- Assigned task
The expected answer is a copy of every line in the listing that has the word "center".

===== Given information =====

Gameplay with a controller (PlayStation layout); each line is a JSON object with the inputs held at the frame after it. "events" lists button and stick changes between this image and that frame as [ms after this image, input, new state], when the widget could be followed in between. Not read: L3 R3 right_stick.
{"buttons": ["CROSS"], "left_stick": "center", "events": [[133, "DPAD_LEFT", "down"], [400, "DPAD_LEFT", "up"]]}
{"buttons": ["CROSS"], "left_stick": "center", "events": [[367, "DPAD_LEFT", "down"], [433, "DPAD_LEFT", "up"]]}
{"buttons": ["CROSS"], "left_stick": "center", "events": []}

=====

- Exercise solution
{"buttons": ["CROSS"], "left_stick": "center", "events": [[133, "DPAD_LEFT", "down"], [400, "DPAD_LEFT", "up"]]}
{"buttons": ["CROSS"], "left_stick": "center", "events": [[367, "DPAD_LEFT", "down"], [433, "DPAD_LEFT", "up"]]}
{"buttons": ["CROSS"], "left_stick": "center", "events": []}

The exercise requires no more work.